Here’s how much financial conditions have eased across stocks, bonds and the dollar ahead of Fed rate decision

Financial conditions have eased ahead of the Federal Reserve’s policy meeting this week, with U.S. stocks extending their rally on Monday as investors prepare for the Fed’s upcoming decision on interest rates and projections for where rates may be headed in 2024.

At its last policy meeting, “the Fed cited ‘tighter financial conditions’ as a reason to remain on hold” with respect to its benchmark rate, BofA Global Research analysts said in a note Monday. But since then conditions have eased, with real rates on the 10-year Treasury note
dropping by nearly half a percentage point, equities rallying around 10%, spreads on corporate bonds narrowing “notably” and the U.S. dollar weakening, they said.

In the chart below, the analysts tracked financial conditions across assets since the Fed’s policy meetings in September and November. 


The left side of the chart illustrates the drop in real 10-year rates and the decline in spreads for investment-grade and high-yield bonds, all measured in basis points, since the Fed’s September and November meetings. The right-hand side of the chart tracks the rally of the S&P 500 index
as well as the softening of the U.S. dollar
against a basket of six major currencies. 

“The Fed is expected to hold rates stable” at its policy meeting this week and to “deliver a dovish hold” despite a “meaningful” easing of financial conditions, according to the BofA analysts.

“We think the Fed will likely remain on hold again in December and keep its balance sheet runoff policies in place, effectively ending the tightening cycle,” they said. “We do not believe hawkish holds are very credible at this stage, although the committee will reserve the right to raise rates if necessary.”

The analysts said the Fed isn’t ready to “shift from a tightening bias all the way to an outright easing bias,” with many members of the Federal Open Market Committee likely to view “a potential hike as slightly more likely than a cut” in the next three to four months.

Read: November’s rally just erased two months of Fed tightening, economist says

Some Wall Street analysts anticipate that the Fed could lean toward being more hawkish while at the same time holding its benchmark rate steady at the current target range of 5.25% to 5.5%.  

Wells Fargo Investment Institute’s head of global investment strategy, Paul Christopher, said by phone Monday the Fed might signal a “hawkish hold” after the “rip-roaring rally in stocks” since late October.

Financial conditions have eased, he said, pointing to more liquidity becoming available for investment after the U.S. Treasury Department said in November that it planned to maintain its heavy issuance of cash-like T-bills late into that month.

Bob Elliott, chief executive officer of investment firm Unlimited Funds, told MarketWatch last month that financial conditions “meaningfully eased” after the Treasury’s quarterly refunding announcement at the start of November showed that it would issue less in long-term Treasury bonds than the market expected. “There was a policy easing by the Treasury,” Elliott said.
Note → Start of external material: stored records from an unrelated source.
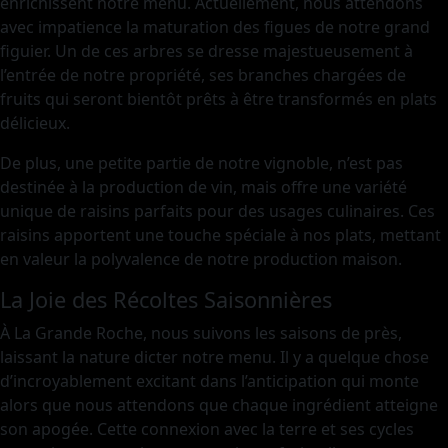
enrichissent notre menu. Actuellement, nous attendons
avec impatience la maturation des figues de notre grand
figuier. Un de ces arbres se dresse majestueusement à
l’entrée de notre propriété, ses branches chargées de
fruits qui seront bientôt prêts à être transformés en plats
délicieux.
De plus, une petite partie de notre vignoble, n’est pas
destinée à la production de vin, mais offre une variété
unique de raisins parfaits pour des usages culinaires. Ces
raisins apportent une touche spéciale à nos plats, mettant
en valeur la polyvalence de notre production maison.
La Joie des Récoltes Saisonnières
À La Grande Roche, nous suivons les saisons de près,
laissant la nature dicter notre menu. Il y a quelque chose
d’incroyablement excitant dans l’anticipation qui monte
alors que nous attendons que chaque ingrédient atteigne
son apogée. Cette connexion avec la terre et ses cycles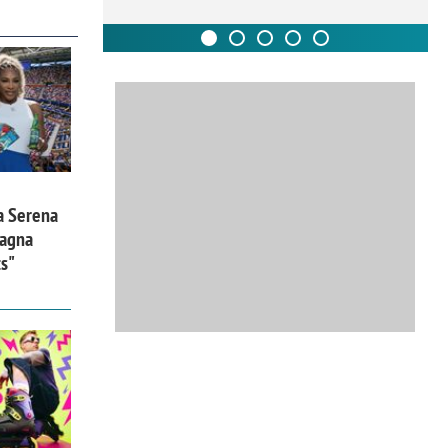
a Serena
pagna
ts"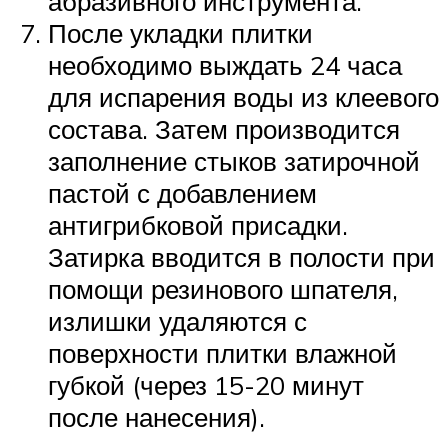
абразивного инструмента.
После укладки плитки
необходимо выждать 24 часа
для испарения воды из клеевого
состава. Затем производится
заполнение стыков затирочной
пастой с добавлением
антигрибковой присадки.
Затирка вводится в полости при
помощи резинового шпателя,
излишки удаляются с
поверхности плитки влажной
губкой (через 15-20 минут
после нанесения).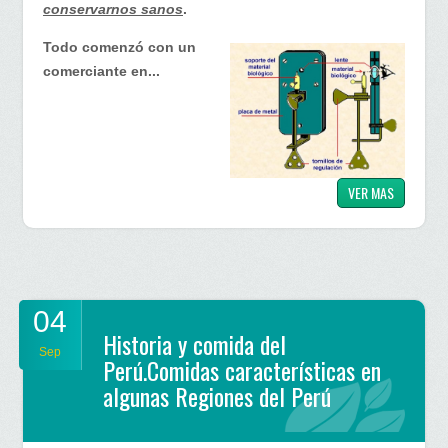
conservarnos sanos
.
Todo comenzó con un
comerciante en...
VER MAS
04
Historia y comida del
Sep
Perú.Comidas características en
algunas Regiones del Perú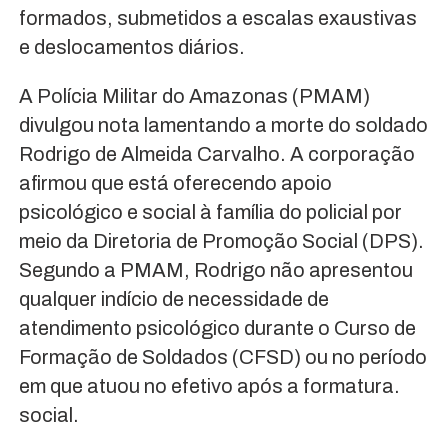
formados, submetidos a escalas exaustivas
e deslocamentos diários.
A Polícia Militar do Amazonas (PMAM)
divulgou nota lamentando a morte do soldado
Rodrigo de Almeida Carvalho. A corporação
afirmou que está oferecendo apoio
psicológico e social à família do policial por
meio da Diretoria de Promoção Social (DPS).
Segundo a PMAM, Rodrigo não apresentou
qualquer indício de necessidade de
atendimento psicológico durante o Curso de
Formação de Soldados (CFSD) ou no período
em que atuou no efetivo após a formatura.
social.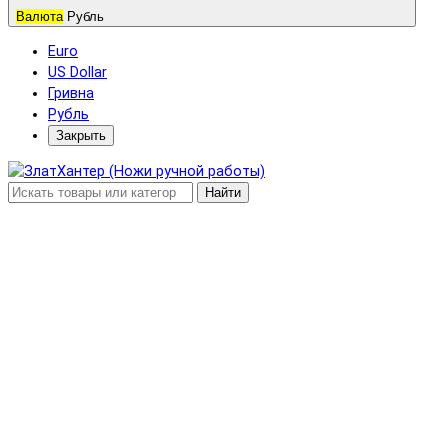
Валюта
Рубль
Euro
US Dollar
Гривна
Рубль
Закрыть
Найти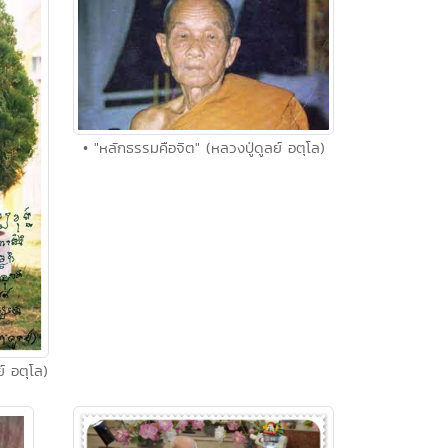
• "หลักธรรมคือจิต" (หลวงปู่ดูลย์ อตุโล)
์ อตุโล)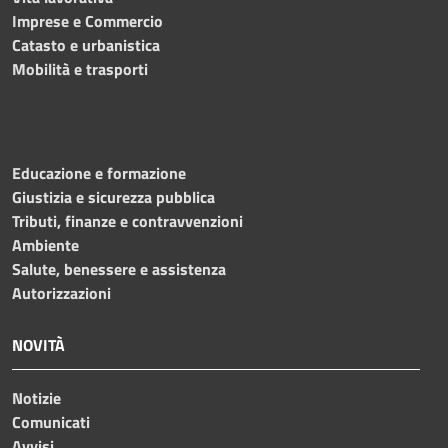
Imprese e Commercio
Catasto e urbanistica
Mobilità e trasporti
Educazione e formazione
Giustizia e sicurezza pubblica
Tributi, finanze e contravvenzioni
Ambiente
Salute, benessere e assistenza
Autorizzazioni
NOVITÀ
Notizie
Comunicati
Avvisi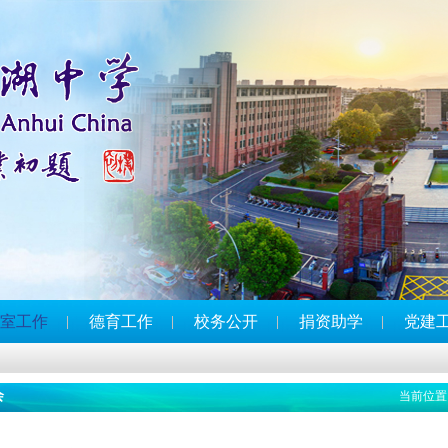
室工作
德育工作
校务公开
捐资助学
党建
会
当前位置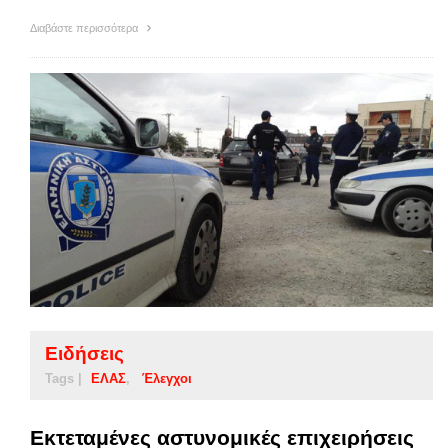
Διαβάστε περισσότερα
Ειδήσεις
Tags |
ΕΛΑΣ
Έλεγχοι
Εκτεταμένες αστυνομικές επιχειρήσεις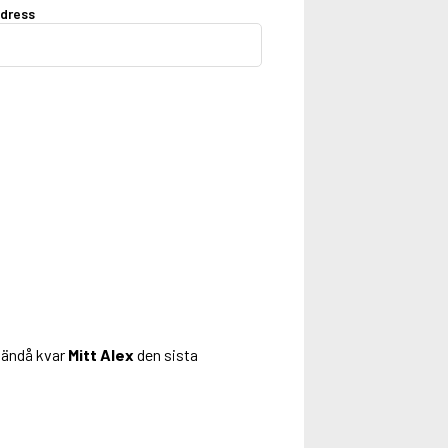
dress
u ändå kvar
Mitt Alex
den sista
Long-term Treasury bond prices rallied, sending yields lower, which helped drive stocks higher. 

Major U.S. stock benchmarks ended Monday at their highest closing values of the year, after the Dow Jones Industrial Average
S&P 500
and Nasdaq Composite
each finished Friday notching a sixth straight week of gains.
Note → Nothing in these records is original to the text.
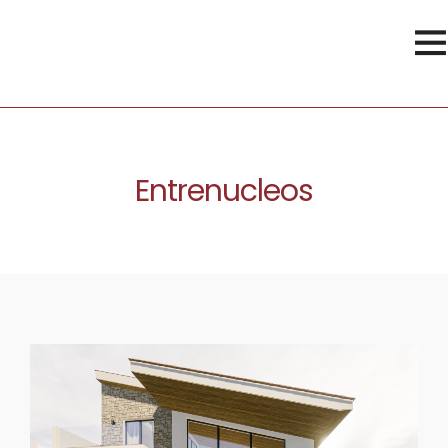
Entrenucleos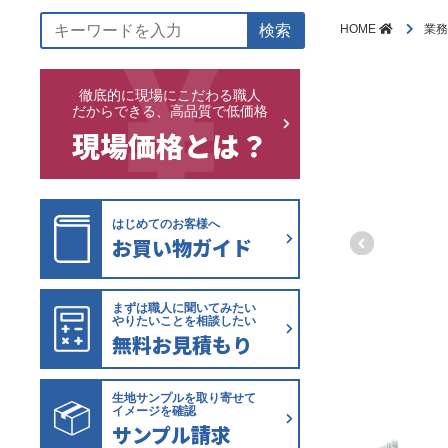
検索
HOME
業務
徹底的に現場にこだわる職人
だからできる、高品質で低価格
現場価格とは？
はじめてのお客様へ
お買い物ガイド
まずは職人に聞いてみたい
やりたいことを相談したい
無料お見積もり
生地サンプルを取り寄せて
イメージを確認
サンプル請求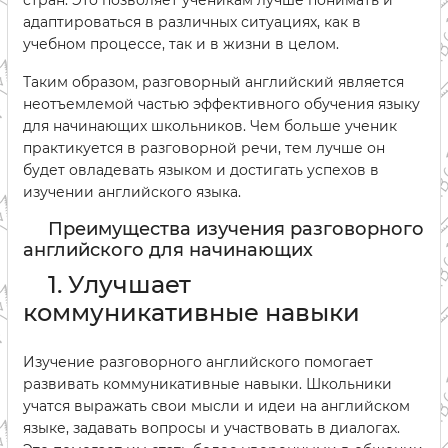
стран. Это позволяет ученикам лучше понимать и
адаптироваться в различных ситуациях, как в
учебном процессе, так и в жизни в целом.
Таким образом, разговорный английский является
неотъемлемой частью эффективного обучения языку
для начинающих школьников. Чем больше ученик
практикуется в разговорной речи, тем лучше он
будет овладевать языком и достигать успехов в
изучении английского языка.
Преимущества изучения разговорного
английского для начинающих
1. Улучшает
коммуникативные навыки
Изучение разговорного английского помогает
развивать коммуникативные навыки. Школьники
учатся выражать свои мысли и идеи на английском
языке, задавать вопросы и участвовать в диалогах.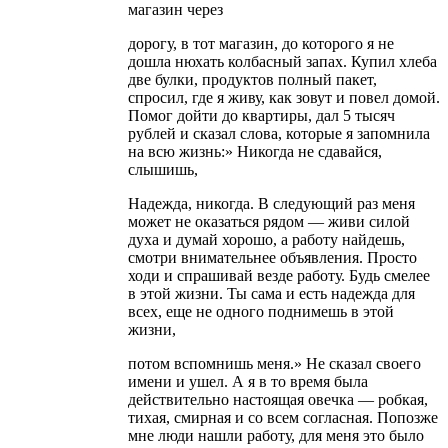
магазин через
дорогу, в тот магазин, до которого я не
дошла нюхать колбасный запах. Купил хлеба
две булки, продуктов полный пакет,
спросил, где я живу, как зовут и повел домой.
Помог дойти до квартиры, дал 5 тысяч
рублей и сказал слова, которые я запомнила
на всю жизнь:» Никогда не сдавайся,
слышишь,
Надежда, никогда. В следующий раз меня
может не оказаться рядом — живи силой
духа и думай хорошо, а работу найдешь,
смотри внимательнее объявления. Просто
ходи и спрашивай везде работу. Будь смелее
в этой жизни. Ты сама и есть надежда для
всех, еще не одного поднимешь в этой
жизни,
потом вспомнишь меня.» Не сказал своего
имени и ушел. А я в то время была
действительно настоящая овечка — робкая,
тихая, смирная и со всем согласная. Попозже
мне люди нашли работу, для меня это было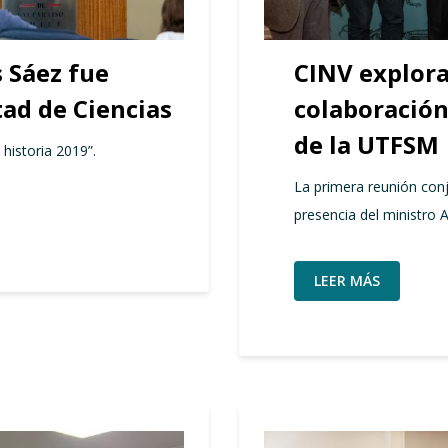
 Sáez fue
CINV explora
tad de Ciencias
colaboración
de la UTFSM
 historia 2019”.
La primera reunión con
presencia del ministro 
LEER MÁS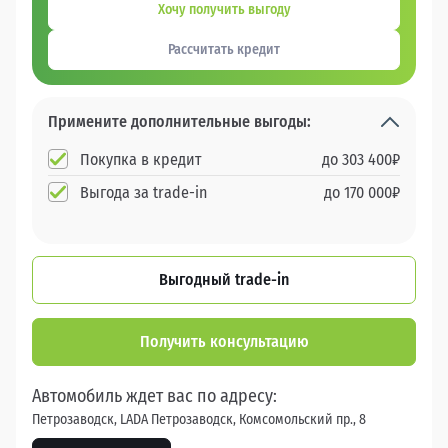
Хочу получить выгоду
Рассчитать кредит
Примените дополнительные выгоды:
Покупка в кредит
до
303 400
₽
Выгода за trade-in
до
170 000
₽
Выгодный trade-in
Получить консультацию
Автомобиль ждет вас по адресу:
Петрозаводск, LADA Петрозаводск, Комсомольский пр., 8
The S&P 500 closed Monday up 0.4% at 4,622.44, its highest closing value since March 29, 2022, according to Dow Jones Market Data.

Read: S&P 500 may rise to 5,100 by end of 2024 as U.S. stock-market rally broadens, Citi says

Also see: What the stock market’s biggest bull expects in 2024: Fundstrat’s Lee reveals highest S&P 500 forecast on Wall Street

As for the bond market, the yield on the 10-year Treasury rate
was little changed Monday at 4.238%, according to Dow Jones Market Data. The rate has fallen from around 5% in October.

Meanwhile, U.S. high-yield bond spreads, or the compensation that investors demand over comparable Treasurys, declined 12 basis points last week to 375 basis points to mark the narrowest spread of the year, according to a CreditSights note on Monday.

Financial conditions have eased, with real yields dropping considerably from recent peaks,” CreditSights analysts said in a separate note Monday. “The Fed’s desire not to allow financial conditions to ease too much too soon guides our expectation for policy rate projections to skew to the hawkish side.”

Ahead of the Fed’s policy meeting this week, investors will on Tuesday get a reading on November inflation based on the consumer-price index. 

The central bank is scheduled to release its decision on rates, along with its summary of economic projections, on Wednesday at 2 p.m. Eastern time, followed by a press conference with Fed Chair Jerome Powell. 

Most economic data since the central bank’s last policy meeting, which concluded Nov. 1, have pointed to “moderation in activity, disinflation, and cooling labor market,” according to the BofA note.

“The Fed’s confidence has likely grown that its current policy stance is appropriate” and “sufficiently restrictive,” in the view of the BofA analysts. “Markets don’t expect the Fed to deliver coal for the holidays,” they said.